Alternatively, biosurfactant activity can be manipulated by formulation of biosurfactant mixtures with different properties. The efficacy of biosurfactants from individual strains, and mixtures of biosurfactants from different strains with and without synthetic surfactants was tested for enhanced interfacial activity. To design (bio)surfactant formulations effective in lowering IFT, information about both the bio/surfactant structure and the nature of targeted non-aqueous phase liquids (NAPL) was required. The IFT against toluene was lowered by using lipopeptide biosurfactants with a heterogeneous fatty acid composition or by using mixtures of lipopeptide and rhamnolipid biosurfactants. Conversely, the IFT against hydrophobic NAPL was lowered by mixing lipopeptide biosurfactants with a more hydrophobic synthetic surfactants.

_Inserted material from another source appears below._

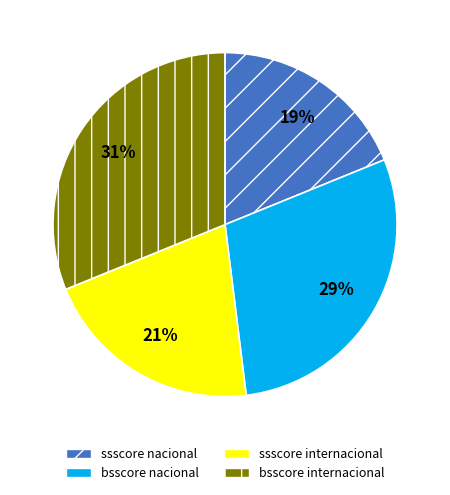

Does any single category account for the majority?

No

To investigate the feasibility of microbially enhanced oil recovery (MEOR), we conducted a controlled field experiment in a limestone formation. The feasibility of biosurfactant production in-situ by two biosurfactant-producing Bacillus species was studied. In situ metabolism and biosurfactant production were evident. The lipopeptide biosurfactant was produced at concentrations that far exceeded that needed to mobilize substantial amounts of entrapped oil. The data demonstrate the technical feasibility and cost-effectiveness of microbial processes for oil recovery and the success of inoculation.

Biosurfactants produced by several Bacillus strains had different activities. In order to relate biosurfactant structural differences to activity, eight lipopeptide biosurfactants with different specific activities produced by various Bacillus species were purified by a new protocol. The amino acid composition of the 8 lipopeptides was the same (Glu/Gln: Asp/Asn: Val: Leu; 1:1:1:4), but the fatty acid composition differed. Multiple regression analysis showed that the specific biosurfactant activity depended on the ratios of both iso to normal, even-numbered fatty acids and anteiso to iso, odd-numbered fatty acids. Manipulation of biosurfactant fatty acid composition, and hence specific activity, was possible through the addition of branched chain fatty acids to the growth medium.

To investigate the activity of lipopeptide biosurfactants produced by Bacillus strains, it was necessary to find a fast and reliable method to compare biosurfactant production in different strains. Three methods to detect biosurfactant production; drop collapse, oil spreading, and blood agar lysis were compared for their ease of use and reliability in relation to the ability of the cultures to reduce surface tension. There was a very strong, negative, linear correlation between the diameter of clear zone obtained with the oil spreading technique and surface tension (rs= -0.959) and a weaker negative correlation between drop collapse method and surface tension (rs= -0.82), suggesting that the oil spreading technique predicted biosurfactant production better than the drop collapse method. The large number of false negatives and positives obtained with the blood agar lysis method and its poor correlation to surface tension (rs= -0.15) demonstrated that it is not a reliable method to detect biosurfactant production. The oil spreading technique was used as the method of choice to detect, quantify, and compare biosurfactant activities throughout the work in this thesis.